Schema Overview

All data is stored as a directed acyclic graph (DAG). The “direction” of edges encodes the order that nodes (ie experimental steps) were performed in. Put another way, edges always point ahead in time. The “acyclic” constraint ensures that nodes cannot connect upstream to older nodes, which would be travelling back in time!

The four node types are designed to cover capture the generation of materials, the measurement of these materials, and analysis of these measurements.

An example graph for a single Sample

This is a graph for a single Sample. The four node types are shown in different colors. The edges point forward in time, and the nodes are arranged in a topological order. The graph is acyclic, so there are no loops. The graph can branch to show multiple downstream processes (in this case, an Action and Measurement) acting upon a single Material.

Allowed Node Relationships (Edges)

Each node type can only be connected to certain other node types. The allowed edges/relationships are described below.

Material Nodes

Allowed edges for Material nodes.

Material nodes represent a material in a given state. Every Material node follows an Action node describing how the Material was generated (whether this is an experimental Action or simply procurement of a reagent from a supplier). A Material node can be followed by either an Action (e.g. where the Material is an input to an experimental step) or a Measurement (e.g. the Material is the subject of some test or characterization).

Action Nodes

Allowed edges for Action nodes.

Action nodes bridge Material nodes. An Action will always generate at least one Material. The Action may also take incoming edges from Material. For example, a “mixing” Action might use upstream “solvent” and “reagent” Material. An Action can generate more than one Material, as might be the case in a “separation” Action.

Note

In real life, we usually perform a series of actions to make our final “material”. In LabGraph, sequential Action nodes must be bridged by intermediate Material nodes. LabGraph has helper functions to create these intermediates automatically. Just be aware that your graphs may have more Material nodes than you would expect just to support the graph semantics.

Measurement Nodes

Allowed edges for Measurement nodes.

Measurement nodes are used to represent measurements of Material). A Measurement node can only be connected to a single upstream Material node, which is the Material under test. A Measurement node can be connected to any number of downstream Analysis nodes.

Analysis Nodes

Allowed edges for Analysis nodes.

Analysis nodes are used to represent the analysis of Measurement data to yield features. Analysis nodes can have any number of upstream Measurement. On the downstream side, an Analysis node can be followed by any number of other Analyses. Analysis is commonly the terminal node for a graph.

Samples (Graphs)

A Sample is a DAG of nodes that represent the materials, actions, measurements, and analyses that were performed on a single sample. Nodes are added to the database as part of a Sample. Along with the nodes, the Sample can be given tags or additional fields to make it easy to retrieve the Sample at a later time.

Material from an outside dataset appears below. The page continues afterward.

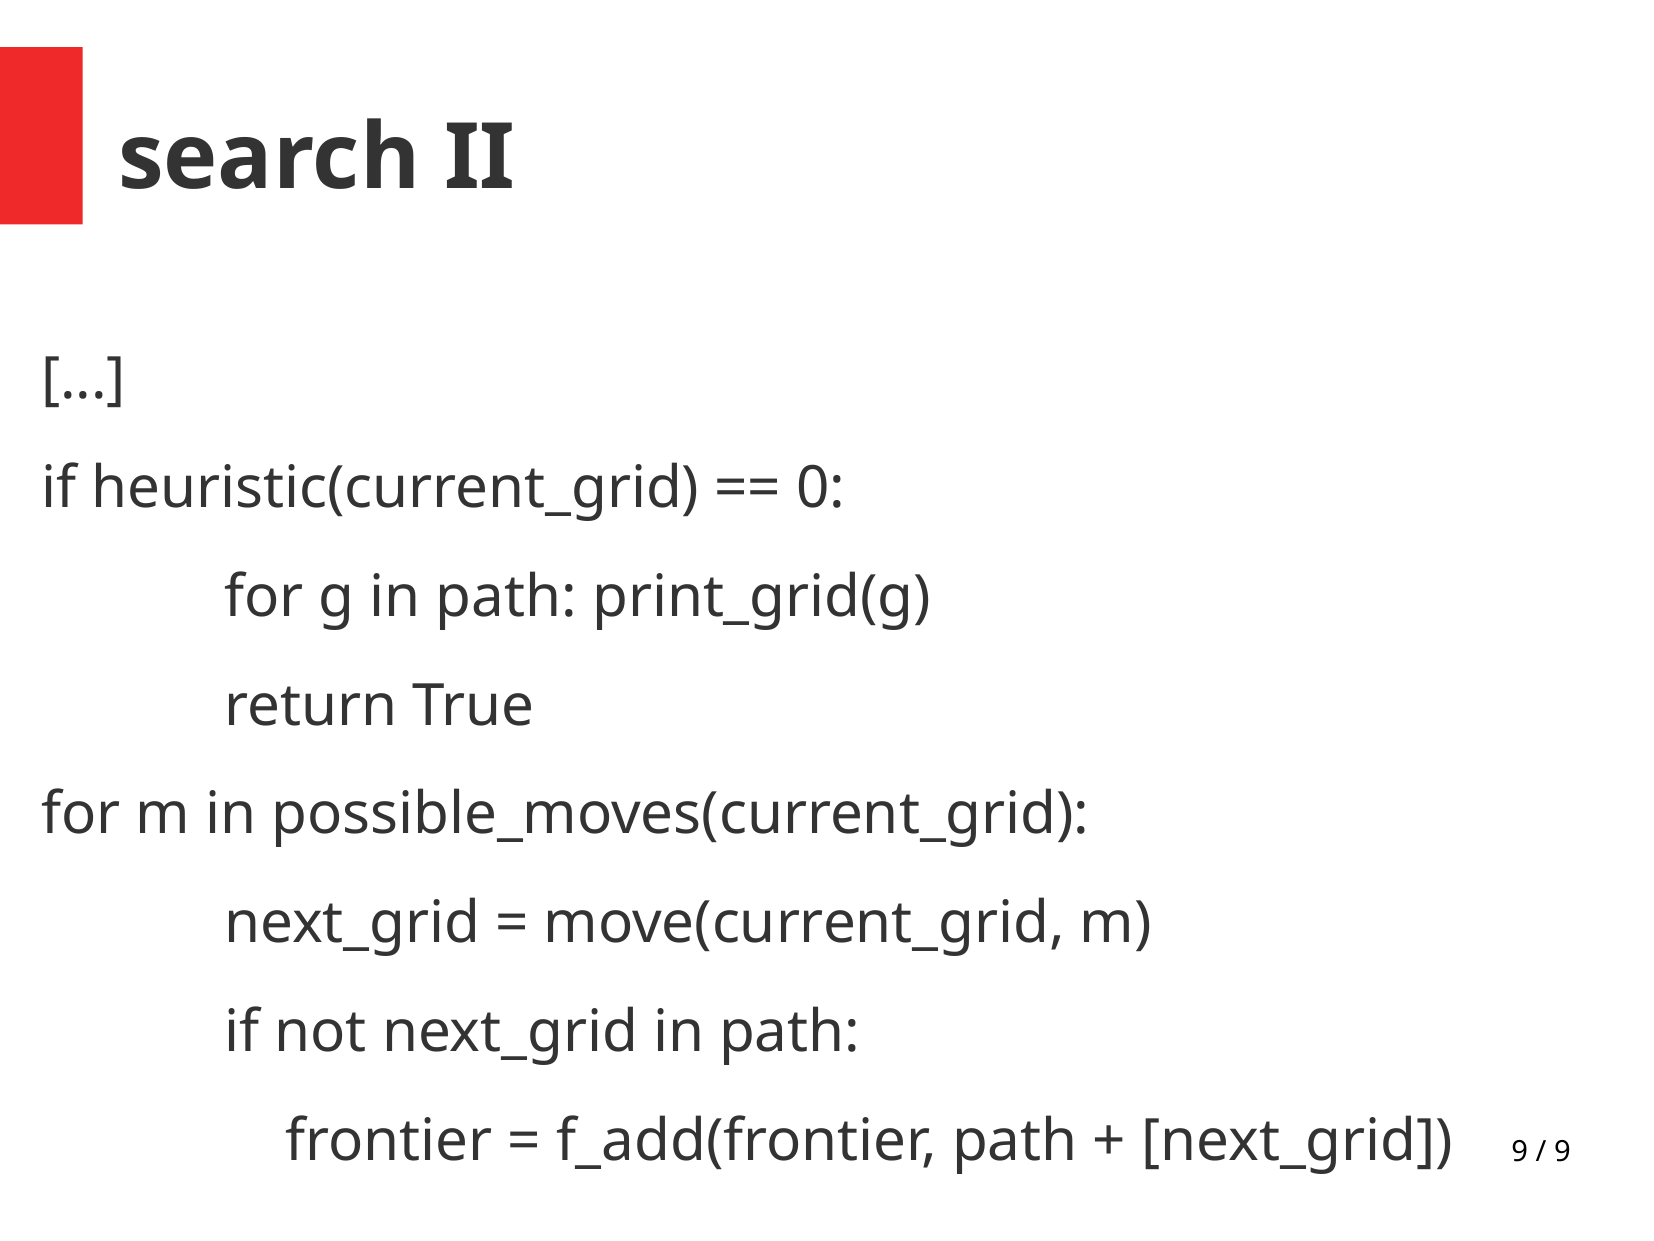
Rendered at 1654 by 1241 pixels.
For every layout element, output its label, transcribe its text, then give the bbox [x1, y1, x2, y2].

Additionally, hits from a node search can be expanded to the complete Sample that contains the nodes. For example, one could search for Analysis nodes named “Phase Identification” that identified some amount of a target phase. Then, by retrieving the Sample containing each of these nodes, we can compare the starting Material s and Action sequences that led to the target phase.

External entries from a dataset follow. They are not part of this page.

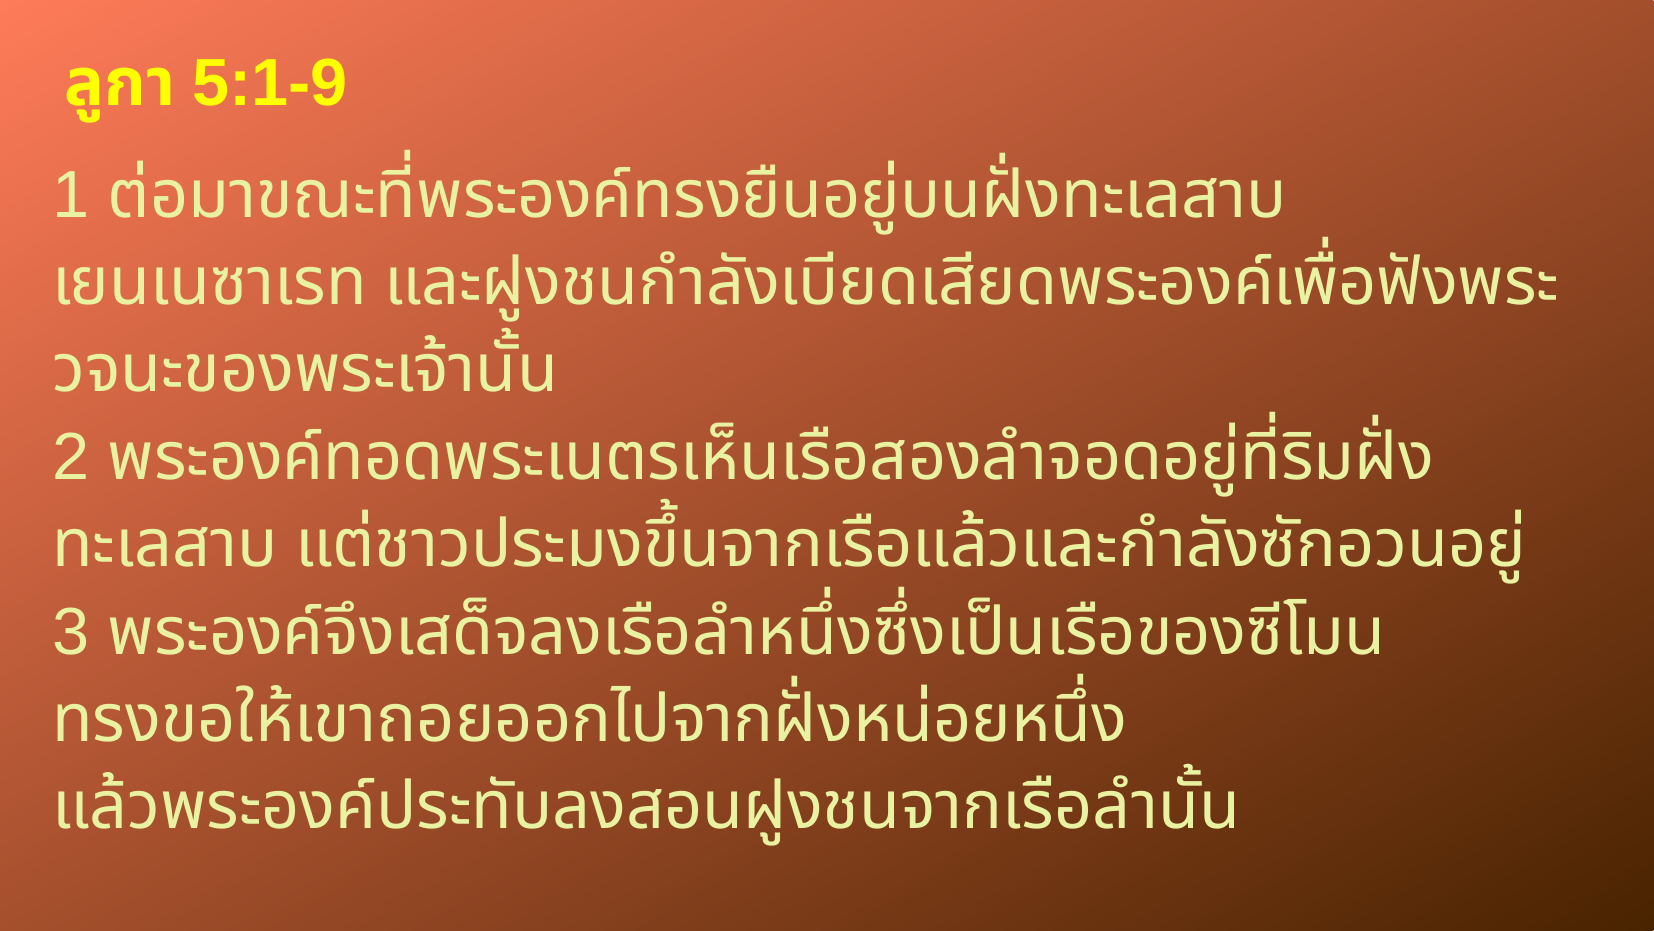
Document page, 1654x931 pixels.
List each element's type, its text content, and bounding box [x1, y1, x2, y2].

text_box ลูกา 5:1-9 [37, 37, 376, 141]
text_box 1 ต่อมาขณะที่พระองค์ทรงยืนอยู่บนฝั่งทะเลสาบ เยนเนซาเรท และฝูงชนกำลังเบียดเสียดพระองค์เพื่อฟังพระวจนะของพระเจ้านั้น 2 พระองค์ทอดพระเนตรเห็นเรือสองลำจอดอยู่ที่ริมฝั่งทะเลสาบ แต่ชาวประมงขึ้นจากเรือแล้วและกำลังซักอวนอยู่ 3 พระองค์จึงเสด็จลงเรือลำหนึ่งซึ่งเป็นเรือของซีโมน ทรงขอให้เขาถอยออกไปจากฝั่งหน่อยหนึ่ง แล้วพระองค์ประทับลงสอนฝูงชนจากเรือลำนั้น [37, 150, 1613, 901]
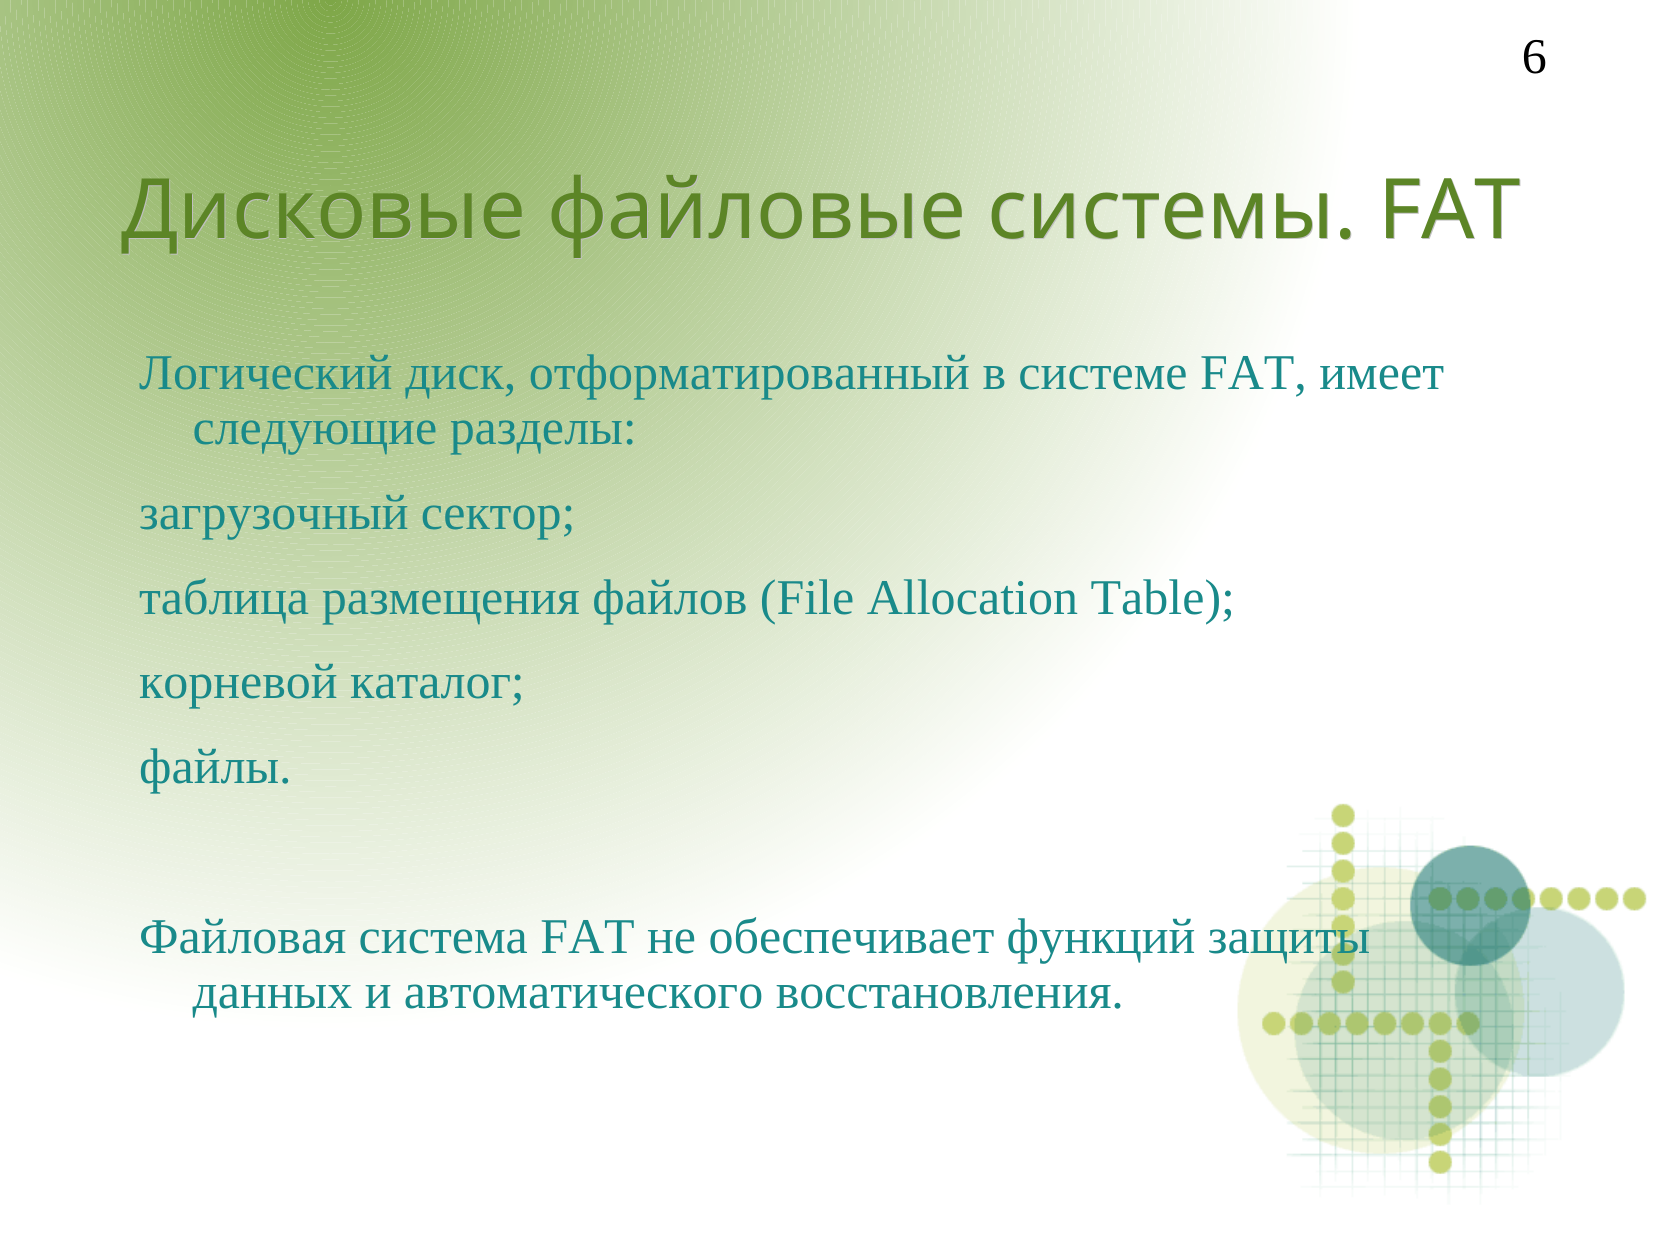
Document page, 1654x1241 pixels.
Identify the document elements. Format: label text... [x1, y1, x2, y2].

title Дисковые файловые системы. FAT [121, 102, 1534, 311]
picture [1224, 792, 1654, 1211]
list Логический диск, отформатированный в системе FAT, имеет следующие разделы: загрузочный сектор; таблица размещения файлов (File Allocation Table); корневой каталог; файлы. Файловая система FAT не обеспечивает функций защиты данных и автоматического восстановления. [121, 344, 1534, 1127]
text_box <номер> [1532, 29, 1654, 89]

Actors and AnalysisMethods

When we look at Actions, Measurements, and Analyses, we’d like to track tool/method was used to perform these steps. This is important when:

  • you have a few different tools that can perform the same task (e.g. multiple furnaces)

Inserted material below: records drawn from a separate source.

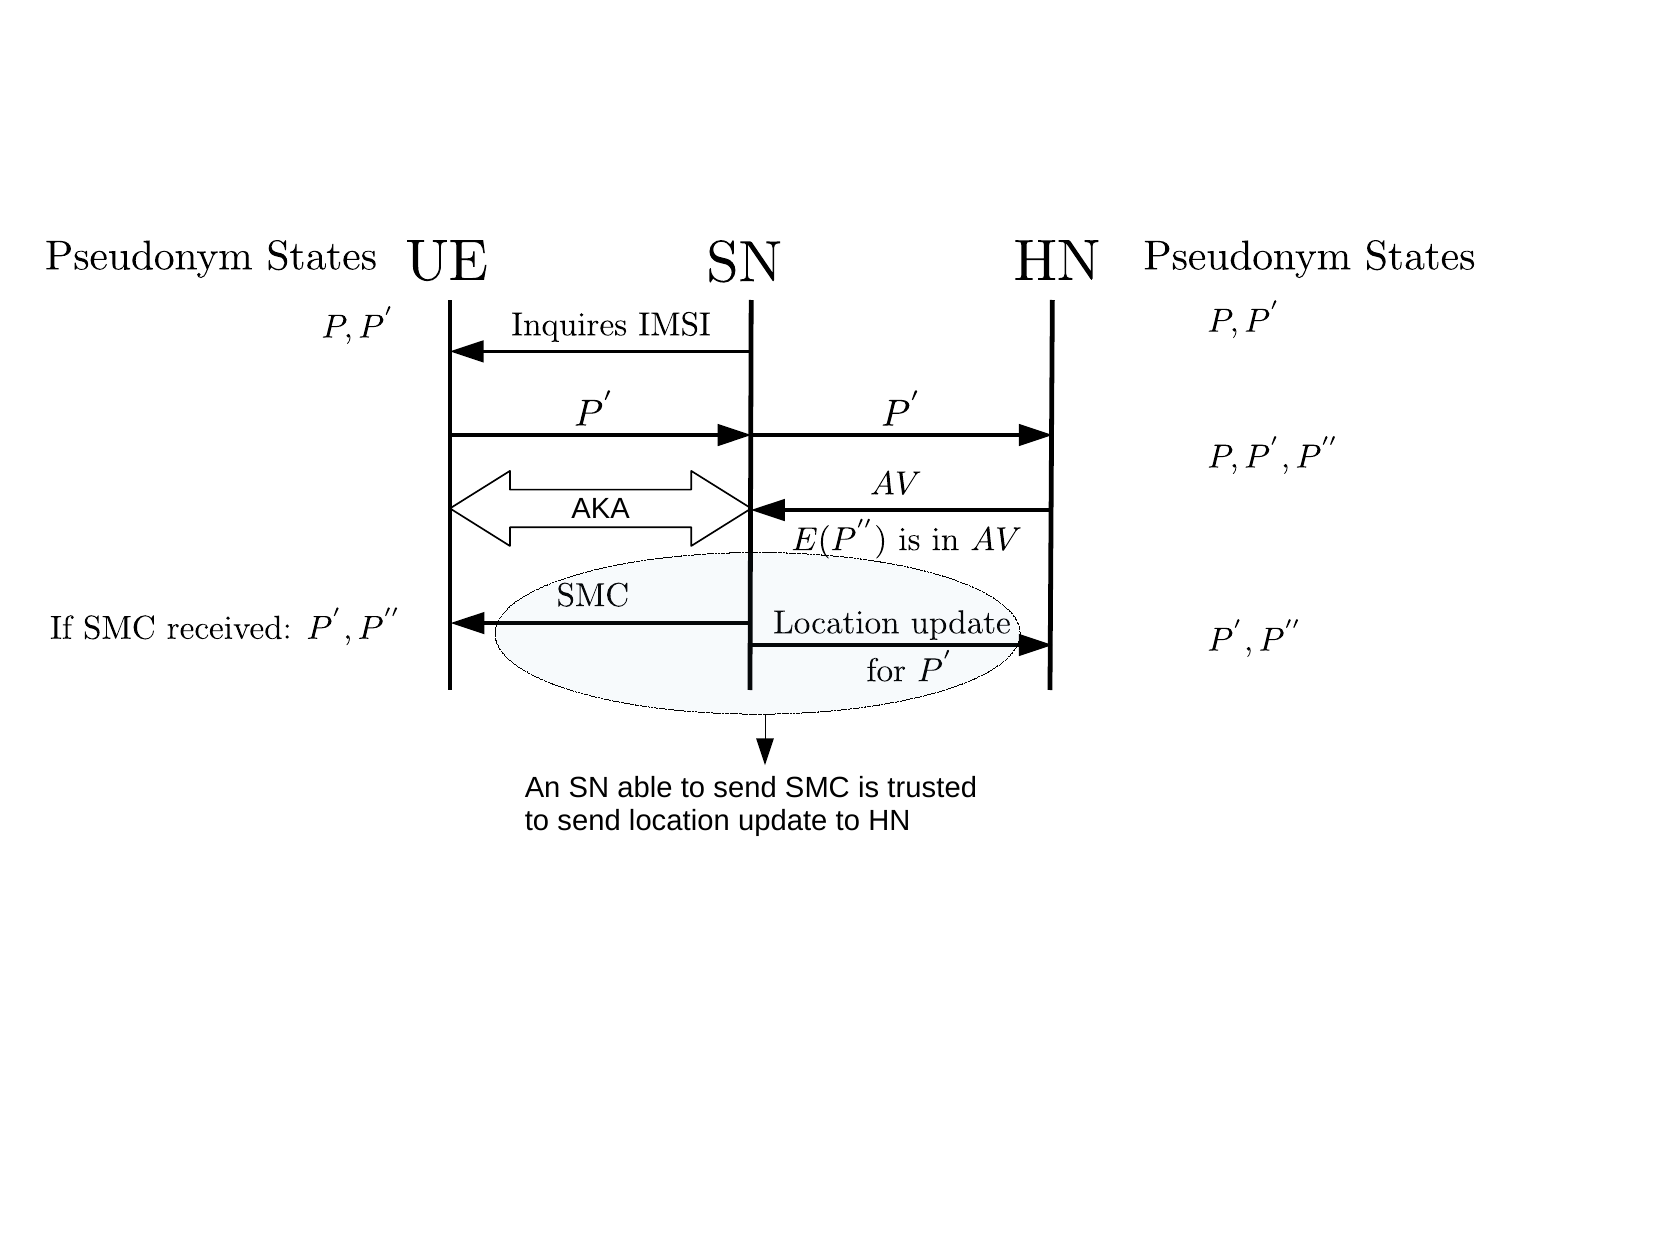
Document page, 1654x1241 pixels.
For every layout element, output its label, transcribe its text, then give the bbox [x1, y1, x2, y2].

text_box [495, 518, 1022, 715]
text_box [405, 240, 489, 282]
text_box [511, 311, 711, 342]
text_box [45, 240, 378, 279]
text_box [1143, 240, 1476, 279]
text_box [1207, 436, 1337, 474]
text_box [870, 470, 922, 496]
text_box An SN able to send SMC is trusted to send location update to HN [510, 763, 1021, 844]
text_box [573, 390, 612, 426]
text_box [706, 240, 782, 283]
text_box AKA [450, 470, 752, 546]
text_box [1207, 619, 1300, 658]
text_box [321, 306, 392, 344]
text_box [881, 390, 919, 426]
text_box [1013, 240, 1101, 280]
text_box [49, 607, 399, 646]
text_box [1207, 300, 1278, 339]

  • you have a few different tasks that use the same tool (e.g. a liquid handler can do dilutions, mixtures, and dispenses).

  • you modify an instrument or analysis script over time, and you’d like to track which version was used.

This tracking is formalized and enforced through the Actor and AnalysisMethod classes. Every Action and Measurement must be associated with an Actor, and every Analysis must be associated with an AnalysisMethod.